If you saw someone rob a bank, what would you do? What if someone was attacking your neighbor? Of course you would call the police. So why not turn these competitors into the IRS?

Sorry, I am an American and I pay taxes. Different societies have laws and society decides what those laws are. So if you are trying to operate a legal business, make sure everyone else is playing by the same rules. If not, well they can vote to change the laws, move to another country or go to jail if they get caught.

Since childhood there has been a reluctance to squeal on cheaters. And all of us have tweaked certain legal boundaries, whether it’s by going 62 mph in a 55-mph zone or maybe making an illegal U-turn.

These are not the behaviors I am talking about. What I am talking about are the growing businesses that are breaking the law. These illegal operations can put so much pressure on legitimate businesses that going illegal is very tempting. But just like driving after having had a couple of drinks or speeding 40 mph above the limit, is it worth the risk? What happens if you just happen to have an accident and kill someone? Is the gain worth the risk?

One of my contractor customers had a foreman on an off day drive just a few miles after a couple of beers. He was barely over the limit and the high school kids who hit him head on were technically at fault — until his blood test was taken. Now is the half-mile ride to get cigarettes worth 10 years in jail? I doubt it.

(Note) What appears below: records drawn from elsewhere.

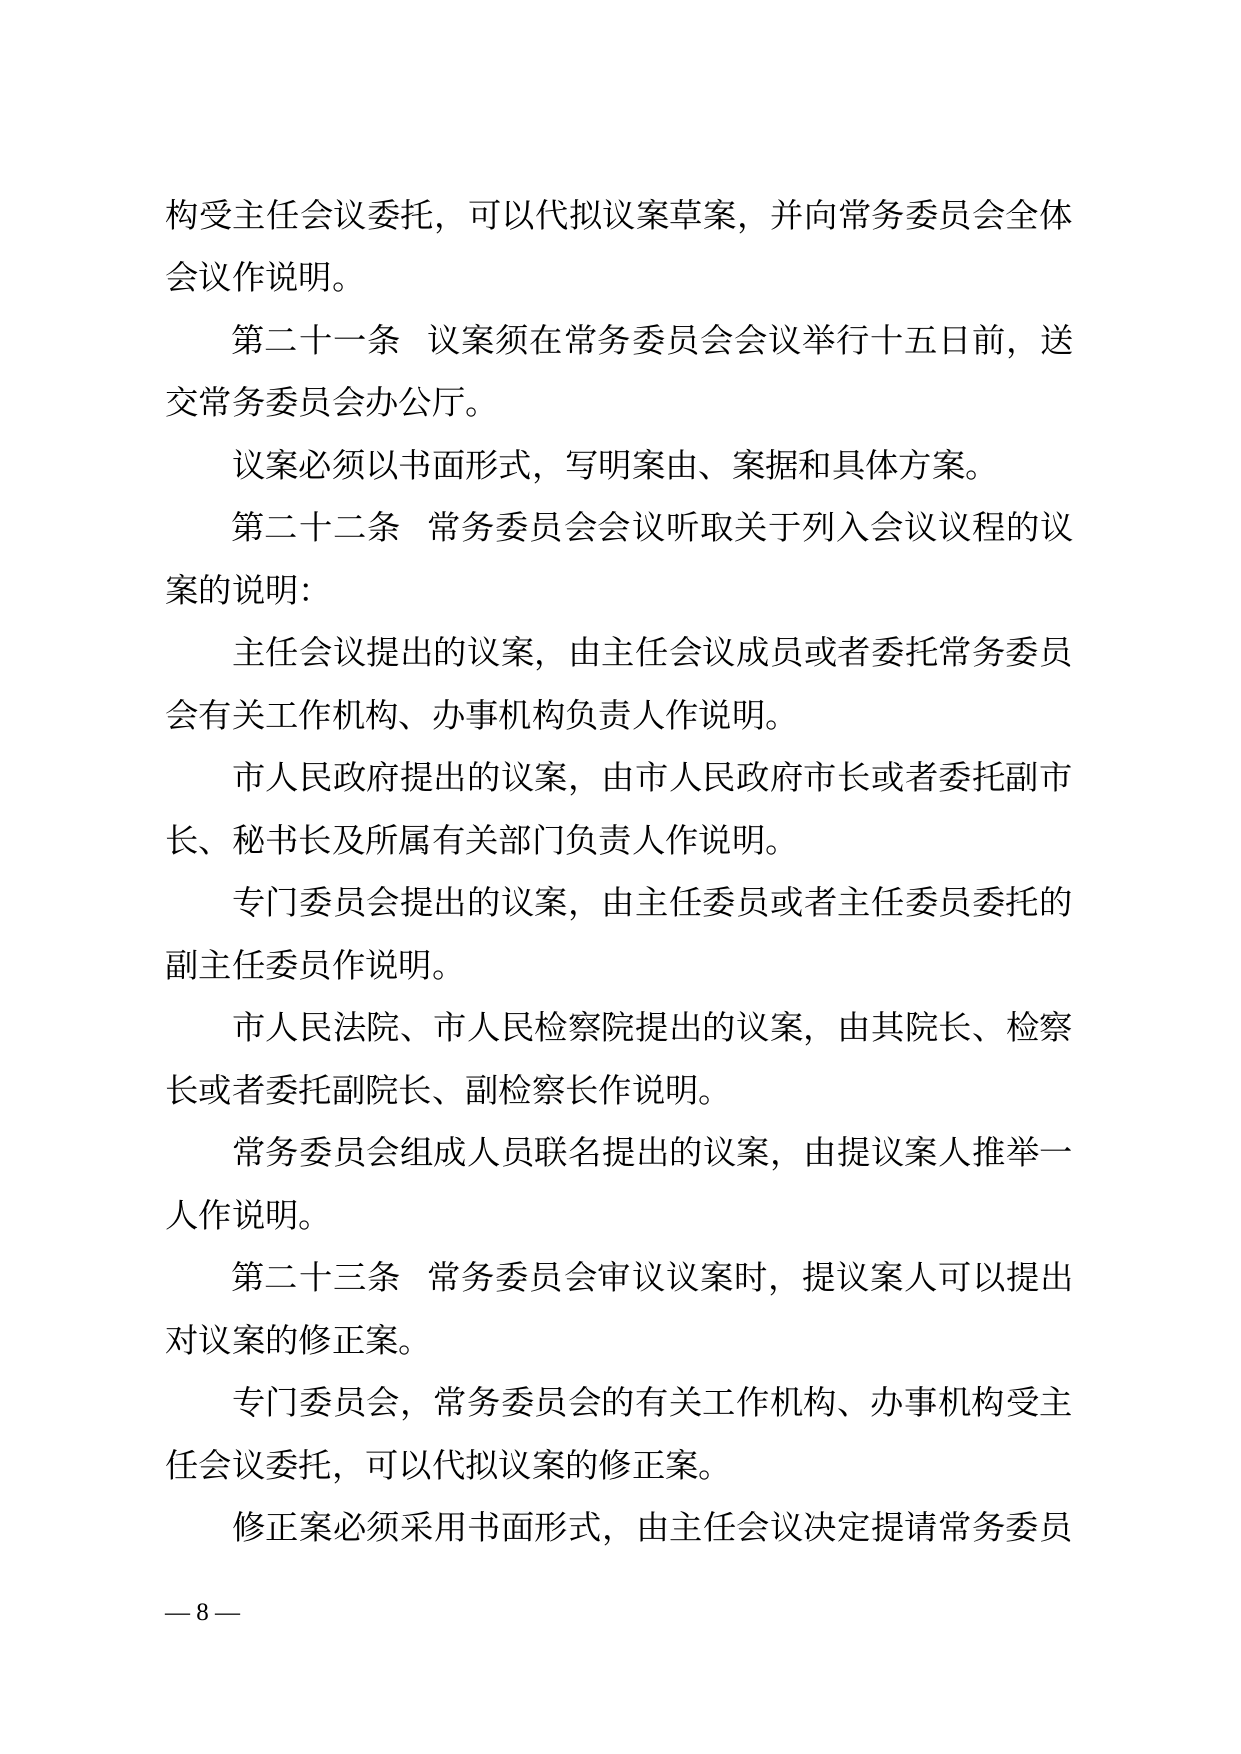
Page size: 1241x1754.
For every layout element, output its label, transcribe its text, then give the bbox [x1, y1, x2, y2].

text 常务委员会组成人员联名提出的议案，由提议案人推举一人作说明。 [165, 1115, 1075, 1240]
text 第二十一条 议案须在常务委员会会议举行十五日前，送交常务委员会办公厅。 [165, 302, 1075, 427]
text 专门委员会提出的议案，由主任委员或者主任委员委托的副主任委员作说明。 [165, 865, 1075, 990]
text 市人民法院、市人民检察院提出的议案，由其院长、检察长或者委托副院长、副检察长作说明。 [165, 990, 1075, 1115]
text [165, 1490, 1075, 1552]
text 主任会议提出的议案，由主任会议成员或者委托常务委员会有关工作机构、办事机构负责人作说明。 [165, 615, 1075, 740]
text 第二十二条 常务委员会会议听取关于列入会议议程的议案的说明： [165, 490, 1075, 615]
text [165, 177, 1075, 302]
text 市人民政府提出的议案，由市人民政府市长或者委托副市长、秘书长及所属有关部门负责人作说明。 [165, 740, 1075, 865]
text 第二十三条 常务委员会审议议案时，提议案人可以提出对议案的修正案。 [165, 1240, 1075, 1365]
text 议案必须以书面形式，写明案由、案据和具体方案。 [165, 427, 1075, 490]
text 专门委员会，常务委员会的有关工作机构、办事机构受主任会议委托，可以代拟议案的修正案。 [165, 1365, 1075, 1490]
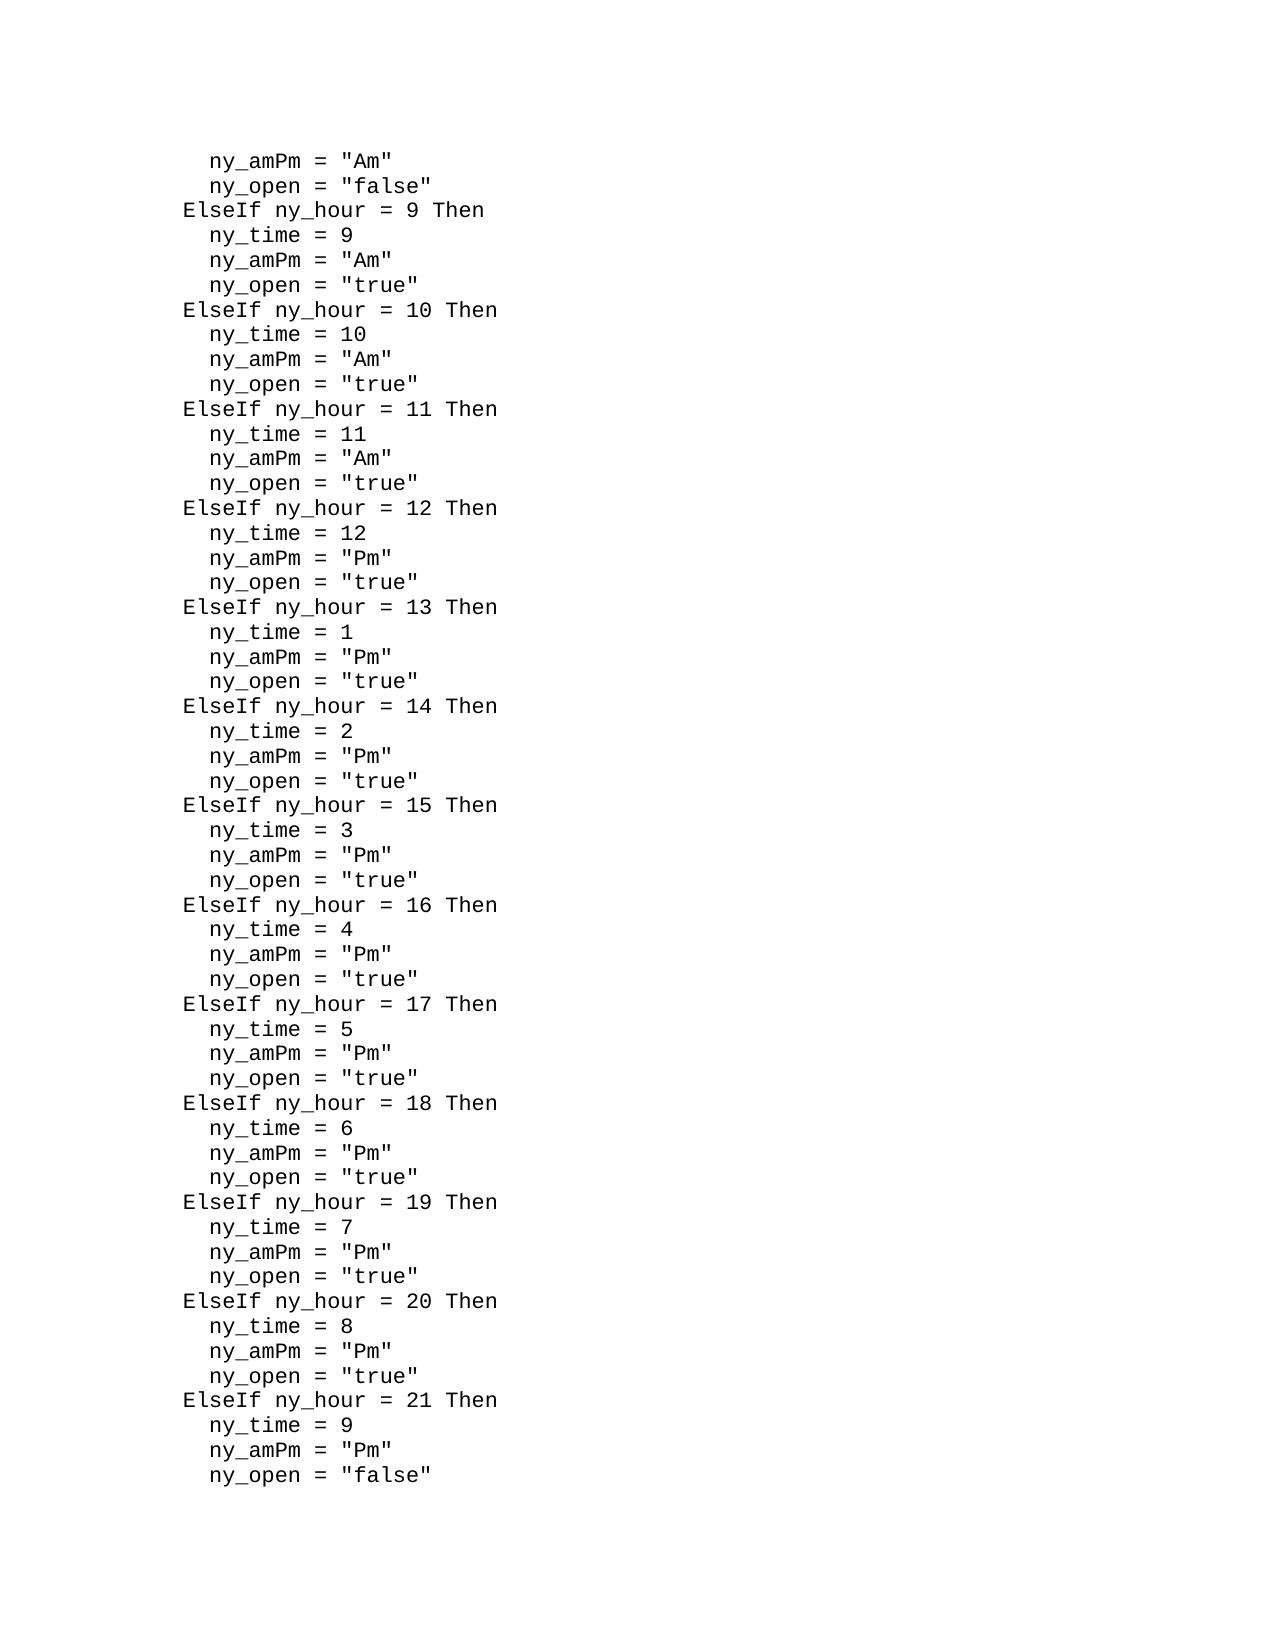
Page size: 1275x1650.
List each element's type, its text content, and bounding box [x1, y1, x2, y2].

So how do you turn in the obvious cheaters? Be as specific as possible with the details and document your claim to your regional IRS criminal activity group. Remember: You are reporting criminal activity, not a tax cheat. These folks are busy (the drug dealers, corporate frauds and others make this a hectic job). These IRS law enforcement officials are busy and you are reporting a crime, you need facts, not broad or hearsay claims. The same rules apply to people who are abusing labor department rules and not paying overtime. Just call the labor department with the facts.

What if the customer asks you if you offer cash discounts? You can say yes, but let them know that if they are insinuating that you take cash to avoid taxes and thereby offer a discount, emphasize that you are a legitimate business that reports income and pays taxes. Another great thing to add is, “Mrs. Jones, we don’t cheat the government or our customers. We found it best to do what we say we are going to do and be as honest as we can with everyone.”

Conclusion

In summary, there is no magic formula for dealing with fly-by-night contractors, but being a legitimate business is something to be proud of. When all is said and done, don’t you want to be a contributor to your community by employing good people, supporting your government and being a professional to your customers?

Monster.com did a great commercial where kids where quoted saying such things as, “When I grow up, I want to be a yes-man” or “I want to learn to be good at kissing butt, so I will succeed at work.” What do you want your kids or tombstone to say? “Here lies Dad, a man who was always the cheapest, risked the customer’s house by being uninsured and cheated his way through life.” I don’t think so. Being legit and first class is never as hard as it appears. People prefer to go first class, just make sure they understand what they are getting.